• Dataset content:
▼
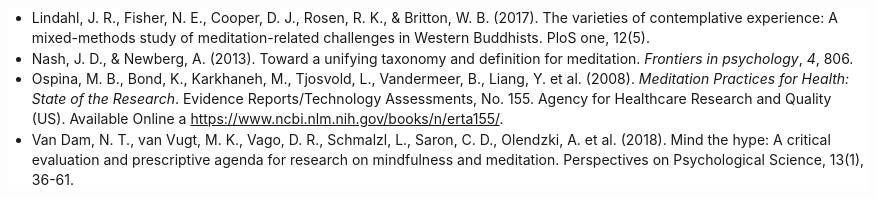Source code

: - Lindahl, J. R., Fisher, N. E., Cooper, D. J., Rosen, R. K., & Britton, W. B. (2017). The varieties of contemplative experience: A mixed-methods study of meditation-related challenges in Western Buddhists. PloS one, 12(5).
- Nash, J. D., & Newberg, A. (2013). Toward a unifying taxonomy and definition for meditation. *Frontiers in psychology*, *4*, 806.
- Ospina, M. B., Bond, K., Karkhaneh, M., Tjosvold, L., Vandermeer, B., Liang, Y. et al. (2008). *Meditation Practices for Health: State of the Research*. Evidence Reports/Technology Assessments, No. 155. Agency for Healthcare Research and Quality (US). Available Online a https://www.ncbi.nlm.nih.gov/books/n/erta155/. 
- Van Dam, N. T., van Vugt, M. K., Vago, D. R., Schmalzl, L., Saron, C. D., Olendzki, A. et al. (2018). Mind the hype: A critical evaluation and prescriptive agenda for research on mindfulness and meditation. Perspectives on Psychological Science, 13(1), 36-61.


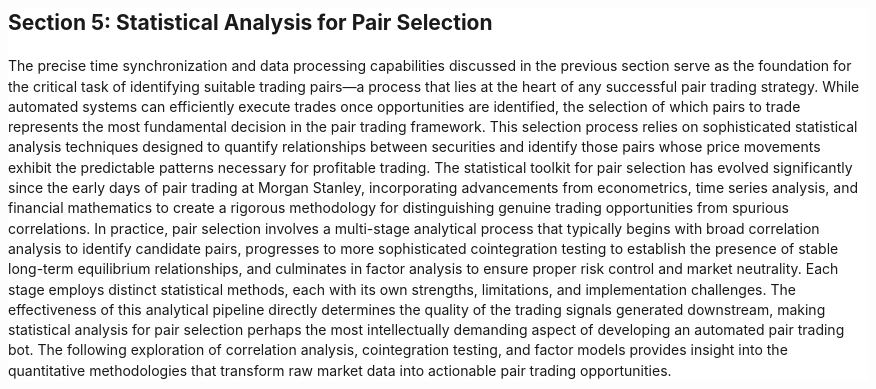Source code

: 
## Section 5: Statistical Analysis for Pair Selection

The precise time synchronization and data processing capabilities discussed in the previous section serve as the foundation for the critical task of identifying suitable trading pairs—a process that lies at the heart of any successful pair trading strategy. While automated systems can efficiently execute trades once opportunities are identified, the selection of which pairs to trade represents the most fundamental decision in the pair trading framework. This selection process relies on sophisticated statistical analysis techniques designed to quantify relationships between securities and identify those pairs whose price movements exhibit the predictable patterns necessary for profitable trading. The statistical toolkit for pair selection has evolved significantly since the early days of pair trading at Morgan Stanley, incorporating advancements from econometrics, time series analysis, and financial mathematics to create a rigorous methodology for distinguishing genuine trading opportunities from spurious correlations. In practice, pair selection involves a multi-stage analytical process that typically begins with broad correlation analysis to identify candidate pairs, progresses to more sophisticated cointegration testing to establish the presence of stable long-term equilibrium relationships, and culminates in factor analysis to ensure proper risk control and market neutrality. Each stage employs distinct statistical methods, each with its own strengths, limitations, and implementation challenges. The effectiveness of this analytical pipeline directly determines the quality of the trading signals generated downstream, making statistical analysis for pair selection perhaps the most intellectually demanding aspect of developing an automated pair trading bot. The following exploration of correlation analysis, cointegration testing, and factor models provides insight into the quantitative methodologies that transform raw market data into actionable pair trading opportunities.
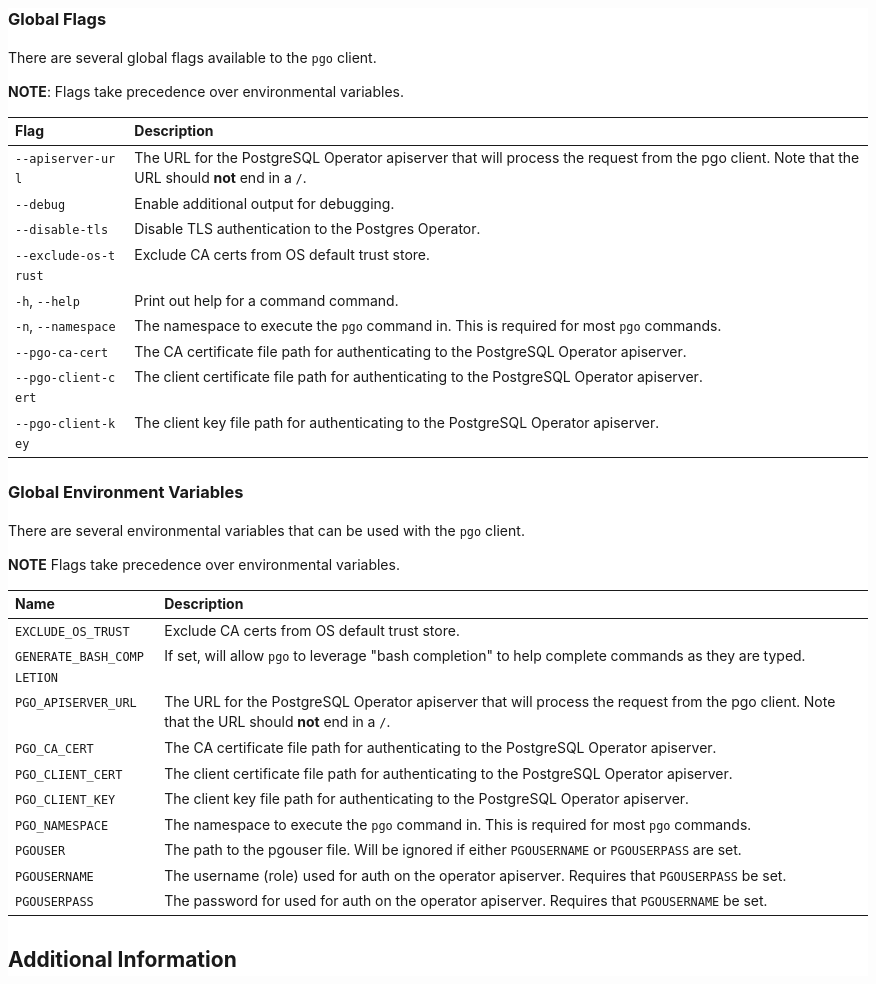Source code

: 
### Global Flags

There are several global flags available to the `pgo` client.

**NOTE**: Flags take precedence over environmental variables.

| Flag                 | Description |
| :--                  | :-- |
| `--apiserver-url`    | The URL for the PostgreSQL Operator apiserver that will process the request from the pgo client. Note that the URL should **not** end in a `/`. |
| `--debug`            | Enable additional output for debugging. |
| `--disable-tls`      | Disable TLS authentication to the Postgres Operator. |
| `--exclude-os-trust` | Exclude CA certs from OS default trust store. |
| `-h`, `--help`       | Print out help for a command command.  |
| `-n`, `--namespace`  | The namespace to execute the `pgo` command in. This is required for most `pgo` commands. |
| `--pgo-ca-cert`      | The CA certificate file path for authenticating to the PostgreSQL Operator apiserver. |
| `--pgo-client-cert`  | The client certificate file path for authenticating to the PostgreSQL Operator apiserver. |
| `--pgo-client-key`   | The client key file path for authenticating to the PostgreSQL Operator apiserver. |

### Global Environment Variables

There are several environmental variables that can be used with the `pgo`
client.

**NOTE** Flags take precedence over environmental variables.


| Name                | Description                                                  |
| :--                 | :--                                                          |
| `EXCLUDE_OS_TRUST`  | Exclude CA certs from OS default trust store.                |
| `GENERATE_BASH_COMPLETION` | If set, will allow `pgo` to leverage "bash completion" to help complete commands as they are typed. |
| `PGO_APISERVER_URL` | The URL for the PostgreSQL Operator apiserver that will process the request from the pgo client. Note that the URL should **not** end in a `/`. |
| `PGO_CA_CERT`       | The CA certificate file path for authenticating to the PostgreSQL Operator apiserver. |
| `PGO_CLIENT_CERT`   | The client certificate file path for authenticating to the PostgreSQL Operator apiserver. |
| `PGO_CLIENT_KEY`    | The client key file path for authenticating to the PostgreSQL Operator apiserver. |
| `PGO_NAMESPACE`     | The namespace to execute the `pgo` command in. This is required for most `pgo` commands. |
| `PGOUSER`           | The path to the pgouser file. Will be ignored if either `PGOUSERNAME` or `PGOUSERPASS` are set. |
| `PGOUSERNAME`       | The username (role) used for auth on the operator apiserver. Requires that `PGOUSERPASS` be set. |
| `PGOUSERPASS`       | The password for used for auth on the operator apiserver. Requires that `PGOUSERNAME` be set. |

## Additional Information

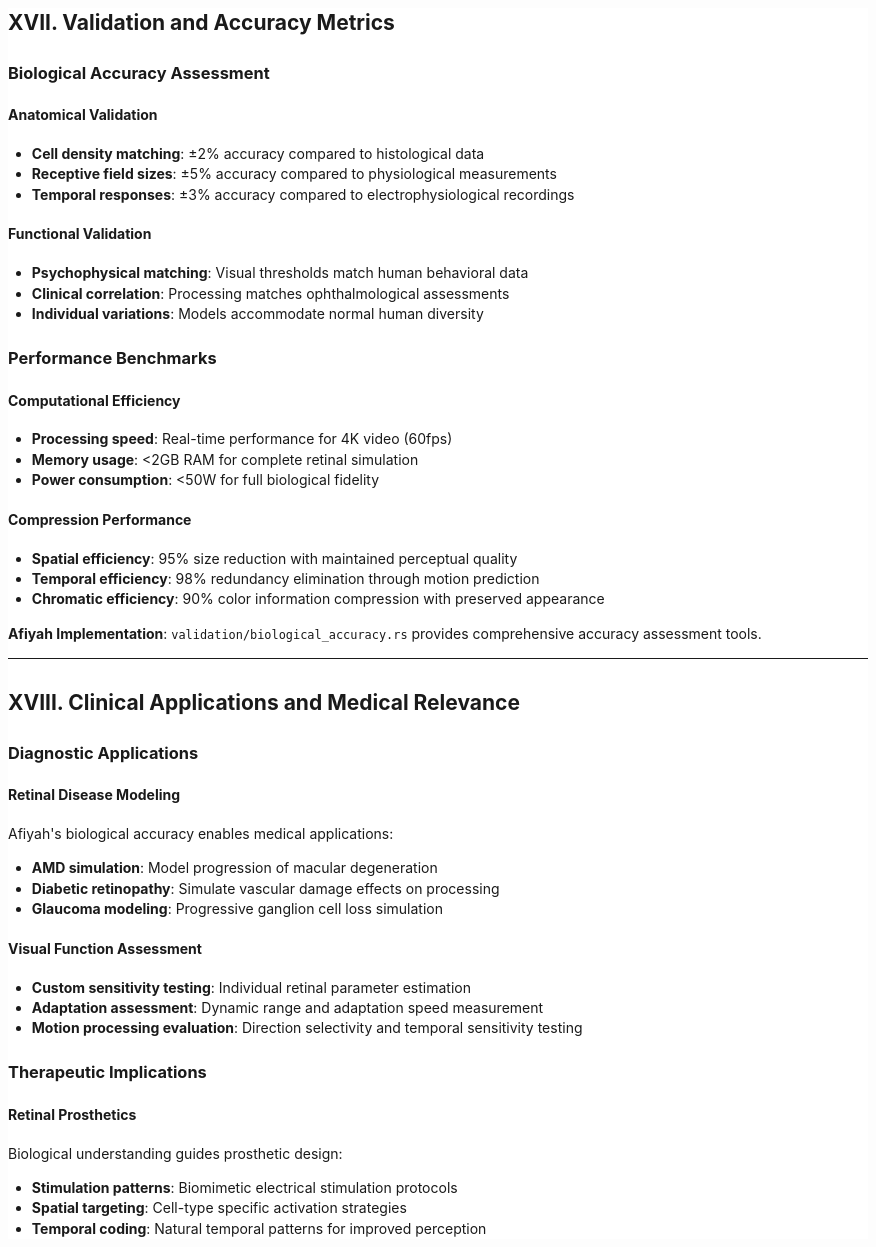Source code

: 
## XVII. Validation and Accuracy Metrics

### Biological Accuracy Assessment

#### Anatomical Validation
- **Cell density matching**: ±2% accuracy compared to histological data
- **Receptive field sizes**: ±5% accuracy compared to physiological measurements
- **Temporal responses**: ±3% accuracy compared to electrophysiological recordings

#### Functional Validation  
- **Psychophysical matching**: Visual thresholds match human behavioral data
- **Clinical correlation**: Processing matches ophthalmological assessments
- **Individual variations**: Models accommodate normal human diversity

### Performance Benchmarks

#### Computational Efficiency
- **Processing speed**: Real-time performance for 4K video (60fps)
- **Memory usage**: <2GB RAM for complete retinal simulation
- **Power consumption**: <50W for full biological fidelity

#### Compression Performance
- **Spatial efficiency**: 95% size reduction with maintained perceptual quality
- **Temporal efficiency**: 98% redundancy elimination through motion prediction
- **Chromatic efficiency**: 90% color information compression with preserved appearance

**Afiyah Implementation**: `validation/biological_accuracy.rs` provides comprehensive accuracy assessment tools.

---

## XVIII. Clinical Applications and Medical Relevance

### Diagnostic Applications

#### Retinal Disease Modeling
Afiyah's biological accuracy enables medical applications:
- **AMD simulation**: Model progression of macular degeneration
- **Diabetic retinopathy**: Simulate vascular damage effects on processing
- **Glaucoma modeling**: Progressive ganglion cell loss simulation

#### Visual Function Assessment
- **Custom sensitivity testing**: Individual retinal parameter estimation
- **Adaptation assessment**: Dynamic range and adaptation speed measurement
- **Motion processing evaluation**: Direction selectivity and temporal sensitivity testing

### Therapeutic Implications

#### Retinal Prosthetics
Biological understanding guides prosthetic design:
- **Stimulation patterns**: Biomimetic electrical stimulation protocols
- **Spatial targeting**: Cell-type specific activation strategies
- **Temporal coding**: Natural temporal patterns for improved perception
▲
• Work to be completed:
Take the listing above and repeat exactly the lines from the one containing "- **Temporal responses**: ±3%" through the one containing "- **Processing speed**: Real-time", both included.

• Written reply:
- **Temporal responses**: ±3% accuracy compared to electrophysiological recordings

#### Functional Validation  
- **Psychophysical matching**: Visual thresholds match human behavioral data
- **Clinical correlation**: Processing matches ophthalmological assessments
- **Individual variations**: Models accommodate normal human diversity

### Performance Benchmarks

#### Computational Efficiency
- **Processing speed**: Real-time performance for 4K video (60fps)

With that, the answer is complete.